PROVIDED TEXT —
• • •
And yet, the computer game makers are selling games that depict these war experiences. Kids play war games purely for entertainment. Adults are entertained by playing war with each other, or with the computer. I could give a link or two, but just do an Internet search on “computer games,” and see how many of them are based on some kind of war, either historic or futuristic.

Maybe you’ve never been to war, or weren’t alive yet in WW II or the Civil War. Maybe you don’t watch the History Channel. Or maybe you can’t help but to play the games, ‘cause they’re so addicting. You don’t know what else to do; you’re frustrated or bored with your life.

Consider this. Take your most painful, most traumatic experience in life. Have you lost your job? Tried and tried and tried, and can’t get a new job? Your lover left you? Your pet died? A family member died? Had to have an abortion? Now take that experience, and compress it down into a one-hour episode, and make a carnival ride out of it. Let somebody else make money by other people being entertained by your experience of having to wonder if your husband or wife was still alive in the 9/11 rubble. Let someone sell tickets to a recreation of helplessly watching someone die, trapped inside a burning vehicle. “Oh, I’m going bankrupt! I don’t know how I’ll make a living! Wheeeee! This is so fun!” “My career is ruined! Now I have to make a living delivering newspapers! Woohoo!” "I know, let's do the divorce thing again! That was a blast! Yeah!"

This is why I don’t play computer games, other than cards anymore. It’s just not right to be entertained by other people’s misery. It doesn’t matter if the war is fictional or futuristic. War is Hell. It’s not supposed to be entertaining.
• • •
Page images and extracted text
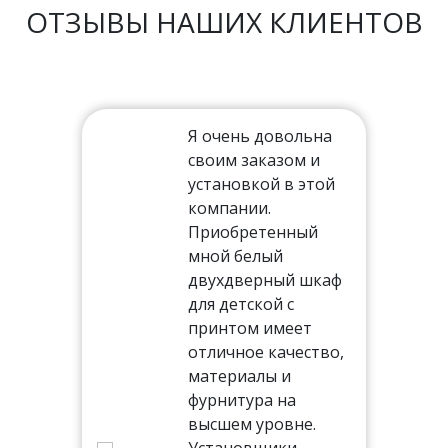
ОТЗЫВЫ НАШИХ КЛИЕНТОВ
Я очень довольна
своим заказом и
установкой в этой
ть
компании.
Приобретенный
мной белый
двухдверный шкаф
тал,
для детской с
иям
принтом имеет
отличное качество,
ня
материалы и
 на
фурнитура на
высшем уровне.
Установщики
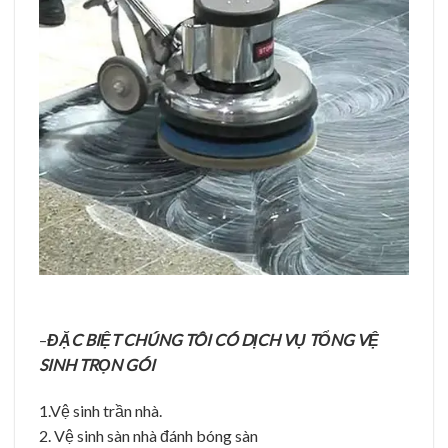
–
ĐẶC BIỆT CHÚNG TÔI CÓ DỊCH VỤ TỔNG VỆ
SINH TRỌN GÓI
1.Vệ sinh trần nhà.
2. Vệ sinh sàn nhà đánh bóng sàn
• • •
WORK TO COMPLETE — In the essay on war-themed computer games, copy the passage word for word from "Maybe you’ve never" to "with your life.".

SOLUTION TO THIS PROBLEM —
Maybe you’ve never been to war, or weren’t alive yet in WW II or the Civil War. Maybe you don’t watch the History Channel. Or maybe you can’t help but to play the games, ‘cause they’re so addicting. You don’t know what else to do; you’re frustrated or bored with your life.